[EXERCISE REQUIREMENTS] In the data below, find the line that contains "- T8 vertebra: <226,300,281,383>" and the line that contains "Whole-slide histology image, H&E, shown". Copy both, plus every line between them, exactly.

(Records drawn from a dataset)
-- -- --
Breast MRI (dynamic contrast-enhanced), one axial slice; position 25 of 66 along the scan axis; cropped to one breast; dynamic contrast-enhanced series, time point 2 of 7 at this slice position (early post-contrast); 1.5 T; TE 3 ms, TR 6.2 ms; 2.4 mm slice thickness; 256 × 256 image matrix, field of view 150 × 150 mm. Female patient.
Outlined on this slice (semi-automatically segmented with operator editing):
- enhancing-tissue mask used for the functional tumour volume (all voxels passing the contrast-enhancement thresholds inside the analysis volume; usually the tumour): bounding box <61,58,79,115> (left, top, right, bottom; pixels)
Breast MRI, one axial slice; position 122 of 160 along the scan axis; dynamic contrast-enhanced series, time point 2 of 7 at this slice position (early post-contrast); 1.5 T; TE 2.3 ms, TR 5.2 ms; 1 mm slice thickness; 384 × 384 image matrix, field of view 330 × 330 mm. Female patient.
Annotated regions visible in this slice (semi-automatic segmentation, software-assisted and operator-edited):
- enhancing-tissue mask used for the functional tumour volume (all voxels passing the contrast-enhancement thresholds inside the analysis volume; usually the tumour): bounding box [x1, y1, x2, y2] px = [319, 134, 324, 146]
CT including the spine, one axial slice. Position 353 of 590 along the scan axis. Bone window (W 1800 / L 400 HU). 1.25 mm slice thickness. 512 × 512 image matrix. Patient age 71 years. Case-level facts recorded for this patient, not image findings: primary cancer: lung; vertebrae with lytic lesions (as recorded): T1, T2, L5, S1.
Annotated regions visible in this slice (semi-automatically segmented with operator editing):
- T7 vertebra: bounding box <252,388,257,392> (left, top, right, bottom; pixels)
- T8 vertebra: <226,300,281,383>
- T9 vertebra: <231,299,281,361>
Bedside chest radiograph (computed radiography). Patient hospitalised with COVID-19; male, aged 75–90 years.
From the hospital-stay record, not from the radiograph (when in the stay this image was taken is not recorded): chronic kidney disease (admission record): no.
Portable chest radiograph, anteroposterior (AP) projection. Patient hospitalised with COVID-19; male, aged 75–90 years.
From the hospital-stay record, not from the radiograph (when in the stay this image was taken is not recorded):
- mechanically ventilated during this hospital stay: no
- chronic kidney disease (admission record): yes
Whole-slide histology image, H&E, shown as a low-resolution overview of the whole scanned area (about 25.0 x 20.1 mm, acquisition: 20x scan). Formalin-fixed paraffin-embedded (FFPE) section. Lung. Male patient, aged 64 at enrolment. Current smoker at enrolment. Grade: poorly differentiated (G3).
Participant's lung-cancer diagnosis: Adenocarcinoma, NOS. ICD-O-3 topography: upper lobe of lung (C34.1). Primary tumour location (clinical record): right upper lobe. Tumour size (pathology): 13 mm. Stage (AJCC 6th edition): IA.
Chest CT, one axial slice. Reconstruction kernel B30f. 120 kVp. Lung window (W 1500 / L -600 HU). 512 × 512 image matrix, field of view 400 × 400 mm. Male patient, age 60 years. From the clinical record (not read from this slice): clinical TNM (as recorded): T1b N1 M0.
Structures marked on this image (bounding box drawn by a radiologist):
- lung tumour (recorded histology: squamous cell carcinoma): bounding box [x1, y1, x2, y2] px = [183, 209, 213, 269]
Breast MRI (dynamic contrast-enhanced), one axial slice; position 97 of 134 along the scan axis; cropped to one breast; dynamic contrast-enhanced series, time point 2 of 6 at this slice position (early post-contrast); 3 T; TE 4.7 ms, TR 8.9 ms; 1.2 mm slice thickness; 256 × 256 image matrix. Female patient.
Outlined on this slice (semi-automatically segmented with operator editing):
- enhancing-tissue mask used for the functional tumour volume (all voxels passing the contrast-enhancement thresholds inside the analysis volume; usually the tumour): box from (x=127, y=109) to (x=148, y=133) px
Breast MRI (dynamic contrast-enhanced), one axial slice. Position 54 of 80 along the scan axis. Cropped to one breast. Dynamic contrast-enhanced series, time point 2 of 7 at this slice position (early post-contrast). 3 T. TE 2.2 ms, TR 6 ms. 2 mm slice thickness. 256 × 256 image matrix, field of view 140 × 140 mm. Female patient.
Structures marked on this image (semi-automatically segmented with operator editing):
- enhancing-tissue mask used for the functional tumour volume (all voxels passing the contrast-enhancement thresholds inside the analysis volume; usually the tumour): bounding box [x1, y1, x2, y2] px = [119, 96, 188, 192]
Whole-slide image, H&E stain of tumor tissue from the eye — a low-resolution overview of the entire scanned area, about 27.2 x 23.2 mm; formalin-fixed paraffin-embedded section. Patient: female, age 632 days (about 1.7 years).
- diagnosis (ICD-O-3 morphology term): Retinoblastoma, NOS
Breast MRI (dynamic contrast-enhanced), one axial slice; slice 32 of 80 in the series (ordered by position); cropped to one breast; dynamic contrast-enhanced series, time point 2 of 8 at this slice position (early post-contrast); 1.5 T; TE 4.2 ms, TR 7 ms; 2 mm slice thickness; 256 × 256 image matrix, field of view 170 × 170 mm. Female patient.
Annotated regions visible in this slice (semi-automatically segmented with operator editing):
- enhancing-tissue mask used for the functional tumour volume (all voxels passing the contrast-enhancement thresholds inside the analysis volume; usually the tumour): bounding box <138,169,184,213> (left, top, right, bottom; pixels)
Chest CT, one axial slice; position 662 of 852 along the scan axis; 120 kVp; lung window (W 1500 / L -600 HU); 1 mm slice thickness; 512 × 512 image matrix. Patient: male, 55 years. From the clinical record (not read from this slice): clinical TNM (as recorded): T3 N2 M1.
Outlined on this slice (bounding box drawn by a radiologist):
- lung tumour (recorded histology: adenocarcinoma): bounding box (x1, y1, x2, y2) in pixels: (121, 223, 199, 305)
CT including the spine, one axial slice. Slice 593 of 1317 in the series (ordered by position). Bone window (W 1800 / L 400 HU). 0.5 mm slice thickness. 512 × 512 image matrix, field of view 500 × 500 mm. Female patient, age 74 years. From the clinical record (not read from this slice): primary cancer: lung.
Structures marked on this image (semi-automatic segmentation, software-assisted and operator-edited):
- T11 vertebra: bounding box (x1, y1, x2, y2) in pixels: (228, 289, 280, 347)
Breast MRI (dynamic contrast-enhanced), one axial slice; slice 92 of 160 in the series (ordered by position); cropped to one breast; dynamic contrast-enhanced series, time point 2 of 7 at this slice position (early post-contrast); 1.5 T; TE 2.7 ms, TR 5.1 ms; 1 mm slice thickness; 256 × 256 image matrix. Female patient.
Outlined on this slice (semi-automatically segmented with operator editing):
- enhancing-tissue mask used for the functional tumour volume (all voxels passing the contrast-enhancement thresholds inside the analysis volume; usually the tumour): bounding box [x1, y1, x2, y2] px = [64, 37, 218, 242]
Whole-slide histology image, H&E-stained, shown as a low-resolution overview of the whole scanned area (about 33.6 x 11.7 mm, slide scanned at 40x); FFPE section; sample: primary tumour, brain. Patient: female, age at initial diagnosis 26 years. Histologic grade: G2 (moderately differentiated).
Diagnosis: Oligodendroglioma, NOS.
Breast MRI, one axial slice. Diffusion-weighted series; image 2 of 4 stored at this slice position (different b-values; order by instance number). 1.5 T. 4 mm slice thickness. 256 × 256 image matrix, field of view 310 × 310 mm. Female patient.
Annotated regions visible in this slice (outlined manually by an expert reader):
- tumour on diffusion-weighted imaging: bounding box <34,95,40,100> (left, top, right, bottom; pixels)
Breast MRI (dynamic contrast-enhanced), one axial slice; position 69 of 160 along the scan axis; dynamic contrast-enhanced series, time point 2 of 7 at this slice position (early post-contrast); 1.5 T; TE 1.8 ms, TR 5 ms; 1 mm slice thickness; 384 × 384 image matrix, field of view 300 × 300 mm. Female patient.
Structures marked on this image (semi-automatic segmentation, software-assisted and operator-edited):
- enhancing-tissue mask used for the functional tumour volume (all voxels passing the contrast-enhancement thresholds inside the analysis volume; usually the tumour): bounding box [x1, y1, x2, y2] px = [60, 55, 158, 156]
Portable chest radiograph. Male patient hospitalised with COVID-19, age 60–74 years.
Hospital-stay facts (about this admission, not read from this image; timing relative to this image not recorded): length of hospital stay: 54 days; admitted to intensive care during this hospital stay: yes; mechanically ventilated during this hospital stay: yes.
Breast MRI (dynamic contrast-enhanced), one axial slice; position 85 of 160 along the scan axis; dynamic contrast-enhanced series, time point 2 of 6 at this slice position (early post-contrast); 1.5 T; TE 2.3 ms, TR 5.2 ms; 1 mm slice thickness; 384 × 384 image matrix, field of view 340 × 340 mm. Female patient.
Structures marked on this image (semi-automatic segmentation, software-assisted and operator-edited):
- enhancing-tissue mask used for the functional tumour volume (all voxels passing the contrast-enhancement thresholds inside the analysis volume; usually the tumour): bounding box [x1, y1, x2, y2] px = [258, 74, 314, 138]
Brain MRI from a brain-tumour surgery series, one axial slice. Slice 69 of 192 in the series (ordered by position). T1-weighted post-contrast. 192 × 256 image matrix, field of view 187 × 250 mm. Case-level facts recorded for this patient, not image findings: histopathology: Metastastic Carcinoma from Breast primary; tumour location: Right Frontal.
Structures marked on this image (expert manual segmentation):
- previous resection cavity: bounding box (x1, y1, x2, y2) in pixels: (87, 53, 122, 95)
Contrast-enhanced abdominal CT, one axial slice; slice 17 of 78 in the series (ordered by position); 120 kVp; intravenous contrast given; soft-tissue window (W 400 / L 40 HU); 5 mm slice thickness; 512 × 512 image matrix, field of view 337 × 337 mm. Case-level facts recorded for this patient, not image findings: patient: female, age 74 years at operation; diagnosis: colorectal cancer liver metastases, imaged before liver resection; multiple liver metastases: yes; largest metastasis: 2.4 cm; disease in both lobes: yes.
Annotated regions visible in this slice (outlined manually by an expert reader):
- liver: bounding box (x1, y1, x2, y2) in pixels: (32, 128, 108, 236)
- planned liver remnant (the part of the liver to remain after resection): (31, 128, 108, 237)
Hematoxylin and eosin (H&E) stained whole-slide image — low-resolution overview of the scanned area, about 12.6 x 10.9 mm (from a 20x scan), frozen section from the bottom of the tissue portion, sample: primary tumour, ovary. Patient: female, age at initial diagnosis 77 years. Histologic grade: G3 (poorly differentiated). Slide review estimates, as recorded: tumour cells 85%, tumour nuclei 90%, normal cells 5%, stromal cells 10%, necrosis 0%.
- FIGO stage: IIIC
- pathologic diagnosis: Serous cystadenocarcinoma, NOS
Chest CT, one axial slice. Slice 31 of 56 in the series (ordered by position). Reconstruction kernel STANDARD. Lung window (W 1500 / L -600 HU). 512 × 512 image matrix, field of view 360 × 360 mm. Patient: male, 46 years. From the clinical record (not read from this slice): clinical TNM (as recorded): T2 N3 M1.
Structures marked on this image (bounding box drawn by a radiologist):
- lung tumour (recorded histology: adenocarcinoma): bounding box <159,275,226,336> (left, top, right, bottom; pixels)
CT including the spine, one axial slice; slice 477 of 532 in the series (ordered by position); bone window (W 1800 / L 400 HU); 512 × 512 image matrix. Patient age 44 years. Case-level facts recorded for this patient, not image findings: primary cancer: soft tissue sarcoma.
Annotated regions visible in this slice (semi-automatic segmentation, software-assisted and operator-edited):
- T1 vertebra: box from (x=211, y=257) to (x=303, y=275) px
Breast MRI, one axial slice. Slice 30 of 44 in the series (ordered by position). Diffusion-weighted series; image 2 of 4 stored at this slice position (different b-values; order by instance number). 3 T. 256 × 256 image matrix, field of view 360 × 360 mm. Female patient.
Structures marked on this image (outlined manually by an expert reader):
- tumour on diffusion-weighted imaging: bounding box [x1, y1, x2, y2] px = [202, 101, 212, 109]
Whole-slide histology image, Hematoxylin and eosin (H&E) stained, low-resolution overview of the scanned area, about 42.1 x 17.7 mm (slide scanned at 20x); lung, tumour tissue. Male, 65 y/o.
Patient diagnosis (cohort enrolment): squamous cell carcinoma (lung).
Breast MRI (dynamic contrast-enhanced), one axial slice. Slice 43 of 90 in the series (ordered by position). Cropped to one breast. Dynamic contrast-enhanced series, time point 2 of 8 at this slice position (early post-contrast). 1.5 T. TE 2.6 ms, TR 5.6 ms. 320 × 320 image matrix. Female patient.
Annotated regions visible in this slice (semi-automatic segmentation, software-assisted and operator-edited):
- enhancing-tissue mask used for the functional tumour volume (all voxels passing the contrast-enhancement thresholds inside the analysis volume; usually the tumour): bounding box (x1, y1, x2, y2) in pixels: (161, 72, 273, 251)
-- -- --
[EXPECTED ANSWER]
- T8 vertebra: <226,300,281,383>
- T9 vertebra: <231,299,281,361>
Bedside chest radiograph (computed radiography). Patient hospitalised with COVID-19; male, aged 75–90 years.
From the hospital-stay record, not from the radiograph (when in the stay this image was taken is not recorded): chronic kidney disease (admission record): no.
Portable chest radiograph, anteroposterior (AP) projection. Patient hospitalised with COVID-19; male, aged 75–90 years.
From the hospital-stay record, not from the radiograph (when in the stay this image was taken is not recorded):
- mechanically ventilated during this hospital stay: no
- chronic kidney disease (admission record): yes
Whole-slide histology image, H&E, shown as a low-resolution overview of the whole scanned area (about 25.0 x 20.1 mm, acquisition: 20x scan). Formalin-fixed paraffin-embedded (FFPE) section. Lung. Male patient, aged 64 at enrolment. Current smoker at enrolment. Grade: poorly differentiated (G3).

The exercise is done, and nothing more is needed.